Ver­wick­lungen von Hoo­li­gans, aktiven Kampf­sport­lern und Neo­nazis sind der­zeit vie­ler­orts zu beob­achten. Akteure der extremen Rechten ver­netzen sich, um ihr Gewalt­mo­nopol aus­zu­bauen – auch in den Fuß­ball­sta­dien. Zudem pflegen die Gruppen über­re­gio­nale Kon­takte: Die ehe­ma­ligen Mit­glieder der Divison“ sollen nicht nur mit den Neo­nazis vom Natio­nalen Wider­stand Duis­burg“, son­dern auch mit dem Dort­munder Pen­dant in Ver­bin­dung stehen.

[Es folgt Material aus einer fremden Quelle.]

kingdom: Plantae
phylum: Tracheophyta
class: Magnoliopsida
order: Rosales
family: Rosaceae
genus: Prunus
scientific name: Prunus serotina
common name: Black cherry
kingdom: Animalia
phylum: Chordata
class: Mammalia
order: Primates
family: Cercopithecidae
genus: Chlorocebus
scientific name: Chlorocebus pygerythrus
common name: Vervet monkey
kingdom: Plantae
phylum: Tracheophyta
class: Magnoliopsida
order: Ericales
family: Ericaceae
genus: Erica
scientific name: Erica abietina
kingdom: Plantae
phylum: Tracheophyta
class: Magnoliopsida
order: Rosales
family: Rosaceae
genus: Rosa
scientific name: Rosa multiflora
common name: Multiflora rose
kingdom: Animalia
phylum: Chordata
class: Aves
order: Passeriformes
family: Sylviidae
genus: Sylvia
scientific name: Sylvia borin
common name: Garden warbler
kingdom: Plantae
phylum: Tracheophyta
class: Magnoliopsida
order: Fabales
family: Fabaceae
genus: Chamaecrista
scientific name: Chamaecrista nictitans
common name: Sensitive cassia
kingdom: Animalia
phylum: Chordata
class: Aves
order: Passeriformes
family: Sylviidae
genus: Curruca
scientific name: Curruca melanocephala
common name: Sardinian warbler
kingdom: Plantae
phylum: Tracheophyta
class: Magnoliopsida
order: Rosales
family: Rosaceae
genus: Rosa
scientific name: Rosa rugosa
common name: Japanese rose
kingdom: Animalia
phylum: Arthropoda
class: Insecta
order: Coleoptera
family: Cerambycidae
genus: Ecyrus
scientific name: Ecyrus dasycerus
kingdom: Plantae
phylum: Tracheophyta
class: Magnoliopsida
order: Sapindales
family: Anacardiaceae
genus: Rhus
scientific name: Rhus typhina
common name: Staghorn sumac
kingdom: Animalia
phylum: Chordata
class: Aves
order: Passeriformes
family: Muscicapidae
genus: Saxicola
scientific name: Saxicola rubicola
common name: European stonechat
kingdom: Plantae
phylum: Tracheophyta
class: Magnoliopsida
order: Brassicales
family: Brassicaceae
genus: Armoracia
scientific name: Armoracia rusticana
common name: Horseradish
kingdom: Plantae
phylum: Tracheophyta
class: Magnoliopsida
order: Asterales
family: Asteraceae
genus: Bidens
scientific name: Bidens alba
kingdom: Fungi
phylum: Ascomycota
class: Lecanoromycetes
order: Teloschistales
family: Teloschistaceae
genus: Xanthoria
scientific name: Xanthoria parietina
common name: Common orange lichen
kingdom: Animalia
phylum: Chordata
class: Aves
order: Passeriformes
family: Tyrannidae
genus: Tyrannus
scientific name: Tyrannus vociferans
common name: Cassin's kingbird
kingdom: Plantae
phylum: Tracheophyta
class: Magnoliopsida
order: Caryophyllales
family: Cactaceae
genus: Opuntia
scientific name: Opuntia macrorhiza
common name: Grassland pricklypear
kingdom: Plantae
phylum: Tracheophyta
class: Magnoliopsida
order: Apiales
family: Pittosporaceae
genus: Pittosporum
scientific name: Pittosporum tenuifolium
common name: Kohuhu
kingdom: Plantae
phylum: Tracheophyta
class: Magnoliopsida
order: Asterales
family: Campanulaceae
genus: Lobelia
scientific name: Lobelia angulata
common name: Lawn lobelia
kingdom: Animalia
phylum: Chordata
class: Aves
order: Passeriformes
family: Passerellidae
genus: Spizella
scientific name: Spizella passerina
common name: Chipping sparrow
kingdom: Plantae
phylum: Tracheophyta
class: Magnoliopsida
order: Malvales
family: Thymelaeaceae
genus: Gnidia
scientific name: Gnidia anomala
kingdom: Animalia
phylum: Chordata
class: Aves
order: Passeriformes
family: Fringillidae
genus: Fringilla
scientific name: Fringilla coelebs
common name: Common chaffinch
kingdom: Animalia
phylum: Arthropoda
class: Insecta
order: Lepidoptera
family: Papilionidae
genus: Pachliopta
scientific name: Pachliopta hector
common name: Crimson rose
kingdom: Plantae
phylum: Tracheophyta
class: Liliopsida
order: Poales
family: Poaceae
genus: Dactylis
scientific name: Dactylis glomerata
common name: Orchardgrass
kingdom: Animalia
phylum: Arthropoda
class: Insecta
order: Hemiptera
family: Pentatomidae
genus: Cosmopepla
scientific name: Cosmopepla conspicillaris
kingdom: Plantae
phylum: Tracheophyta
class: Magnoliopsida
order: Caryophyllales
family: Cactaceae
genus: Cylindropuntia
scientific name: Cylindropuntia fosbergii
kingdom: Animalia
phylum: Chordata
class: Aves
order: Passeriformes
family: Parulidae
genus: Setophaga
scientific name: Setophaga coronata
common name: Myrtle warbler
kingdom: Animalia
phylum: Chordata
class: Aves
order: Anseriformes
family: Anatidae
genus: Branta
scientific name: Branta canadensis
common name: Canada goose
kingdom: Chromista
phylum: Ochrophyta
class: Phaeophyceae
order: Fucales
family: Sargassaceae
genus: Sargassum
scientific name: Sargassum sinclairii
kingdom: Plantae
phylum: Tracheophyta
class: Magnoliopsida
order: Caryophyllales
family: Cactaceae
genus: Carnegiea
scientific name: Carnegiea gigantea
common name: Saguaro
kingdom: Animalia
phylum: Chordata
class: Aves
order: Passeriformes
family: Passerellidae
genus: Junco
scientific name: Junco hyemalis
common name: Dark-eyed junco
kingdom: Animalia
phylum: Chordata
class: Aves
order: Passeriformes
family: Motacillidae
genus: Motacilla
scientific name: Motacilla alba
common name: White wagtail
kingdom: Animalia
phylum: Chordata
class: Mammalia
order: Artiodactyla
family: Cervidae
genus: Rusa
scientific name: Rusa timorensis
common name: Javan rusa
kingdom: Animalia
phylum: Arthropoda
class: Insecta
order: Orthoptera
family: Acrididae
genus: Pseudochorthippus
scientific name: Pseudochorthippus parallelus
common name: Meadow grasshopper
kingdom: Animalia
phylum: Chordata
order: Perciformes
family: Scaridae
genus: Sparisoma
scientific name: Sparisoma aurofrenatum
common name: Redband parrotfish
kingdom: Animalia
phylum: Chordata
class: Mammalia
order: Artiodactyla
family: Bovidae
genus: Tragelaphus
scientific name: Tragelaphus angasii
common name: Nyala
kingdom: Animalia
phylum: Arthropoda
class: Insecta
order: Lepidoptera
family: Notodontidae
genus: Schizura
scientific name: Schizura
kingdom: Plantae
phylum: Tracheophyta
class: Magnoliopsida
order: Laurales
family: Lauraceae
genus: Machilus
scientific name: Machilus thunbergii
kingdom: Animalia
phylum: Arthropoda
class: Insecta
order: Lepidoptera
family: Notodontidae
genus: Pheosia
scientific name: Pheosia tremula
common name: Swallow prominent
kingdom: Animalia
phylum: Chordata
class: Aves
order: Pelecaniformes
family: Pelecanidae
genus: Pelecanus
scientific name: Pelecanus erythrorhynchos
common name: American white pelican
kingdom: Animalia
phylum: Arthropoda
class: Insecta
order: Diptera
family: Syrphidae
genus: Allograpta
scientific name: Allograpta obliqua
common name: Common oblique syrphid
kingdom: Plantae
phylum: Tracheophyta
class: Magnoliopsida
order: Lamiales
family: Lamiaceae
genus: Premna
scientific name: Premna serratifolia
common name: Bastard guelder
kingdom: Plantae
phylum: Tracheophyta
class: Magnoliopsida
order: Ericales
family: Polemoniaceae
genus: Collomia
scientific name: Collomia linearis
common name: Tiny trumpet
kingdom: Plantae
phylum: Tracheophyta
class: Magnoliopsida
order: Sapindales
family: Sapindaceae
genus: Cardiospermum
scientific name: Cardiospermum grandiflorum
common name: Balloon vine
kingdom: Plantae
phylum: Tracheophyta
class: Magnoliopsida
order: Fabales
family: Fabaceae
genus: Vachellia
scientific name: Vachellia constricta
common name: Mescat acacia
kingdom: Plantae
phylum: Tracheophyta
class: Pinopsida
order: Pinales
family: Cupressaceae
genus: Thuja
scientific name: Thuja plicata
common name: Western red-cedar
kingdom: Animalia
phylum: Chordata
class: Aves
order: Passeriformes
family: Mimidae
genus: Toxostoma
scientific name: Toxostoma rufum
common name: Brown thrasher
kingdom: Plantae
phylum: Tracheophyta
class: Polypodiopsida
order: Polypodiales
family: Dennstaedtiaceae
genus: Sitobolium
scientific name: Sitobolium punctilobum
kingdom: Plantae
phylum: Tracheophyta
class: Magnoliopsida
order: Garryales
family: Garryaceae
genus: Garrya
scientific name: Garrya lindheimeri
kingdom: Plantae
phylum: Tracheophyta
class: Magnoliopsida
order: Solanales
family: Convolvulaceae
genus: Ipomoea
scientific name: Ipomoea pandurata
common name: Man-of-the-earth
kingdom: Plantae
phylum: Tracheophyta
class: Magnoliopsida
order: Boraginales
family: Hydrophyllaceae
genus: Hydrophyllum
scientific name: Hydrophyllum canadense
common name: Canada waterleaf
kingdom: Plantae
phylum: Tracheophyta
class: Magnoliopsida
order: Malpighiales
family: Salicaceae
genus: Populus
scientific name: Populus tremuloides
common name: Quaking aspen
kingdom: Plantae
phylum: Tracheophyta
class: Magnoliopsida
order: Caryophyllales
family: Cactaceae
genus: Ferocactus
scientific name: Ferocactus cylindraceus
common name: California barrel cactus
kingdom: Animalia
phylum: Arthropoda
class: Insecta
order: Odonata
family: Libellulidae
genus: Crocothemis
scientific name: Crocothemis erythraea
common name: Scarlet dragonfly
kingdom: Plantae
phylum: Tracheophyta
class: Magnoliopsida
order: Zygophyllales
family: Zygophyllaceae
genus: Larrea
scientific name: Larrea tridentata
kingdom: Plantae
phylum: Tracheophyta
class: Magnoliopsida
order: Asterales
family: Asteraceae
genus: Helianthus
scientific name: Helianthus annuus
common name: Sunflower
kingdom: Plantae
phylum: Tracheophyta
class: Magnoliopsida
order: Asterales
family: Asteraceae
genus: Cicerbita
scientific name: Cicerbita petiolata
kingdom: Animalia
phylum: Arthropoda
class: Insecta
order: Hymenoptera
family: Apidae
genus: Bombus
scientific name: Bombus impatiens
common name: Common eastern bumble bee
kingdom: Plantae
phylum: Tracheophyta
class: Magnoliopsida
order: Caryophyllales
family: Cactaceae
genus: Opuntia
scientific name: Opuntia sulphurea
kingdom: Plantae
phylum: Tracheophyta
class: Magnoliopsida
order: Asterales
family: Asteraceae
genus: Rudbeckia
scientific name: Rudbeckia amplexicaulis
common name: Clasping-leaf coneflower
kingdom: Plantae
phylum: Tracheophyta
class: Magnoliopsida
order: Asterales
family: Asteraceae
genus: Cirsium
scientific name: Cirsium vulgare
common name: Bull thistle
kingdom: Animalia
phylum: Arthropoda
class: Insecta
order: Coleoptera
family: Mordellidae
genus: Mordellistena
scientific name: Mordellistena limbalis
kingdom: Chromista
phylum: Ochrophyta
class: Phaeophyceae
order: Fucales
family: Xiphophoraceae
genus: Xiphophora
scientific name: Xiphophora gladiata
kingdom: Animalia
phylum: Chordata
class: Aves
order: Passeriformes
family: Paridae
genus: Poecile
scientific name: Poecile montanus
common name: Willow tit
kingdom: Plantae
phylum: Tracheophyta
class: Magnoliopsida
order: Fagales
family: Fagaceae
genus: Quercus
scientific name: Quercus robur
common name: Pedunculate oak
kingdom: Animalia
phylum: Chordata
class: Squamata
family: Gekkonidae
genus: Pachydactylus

Diese Droh­ku­lisse ist es, die zur Ent­schei­dung der Zebras stehen auf“, sich vor­erst zurück­zu­ziehen, führte. Für ein Gespräch stehen sie der­zeit nicht zur Ver­fü­gung, auch das orts­an­säs­sige Fan­pro­jekt gibt sich bedeckt. Hal­ter­mann spricht von einer unschönen Auf­gabe“, der man sich nun stellen müsse. Viel­leicht trägt die interne Auf­ar­bei­tung aller­dings auch schon bald Früchte und der Wunsch der Zebras stehen auf“ kann in Erfül­lung gehen: Ein Schritt zurück mit dem Anspruch, drei nach vorne zu gehen“.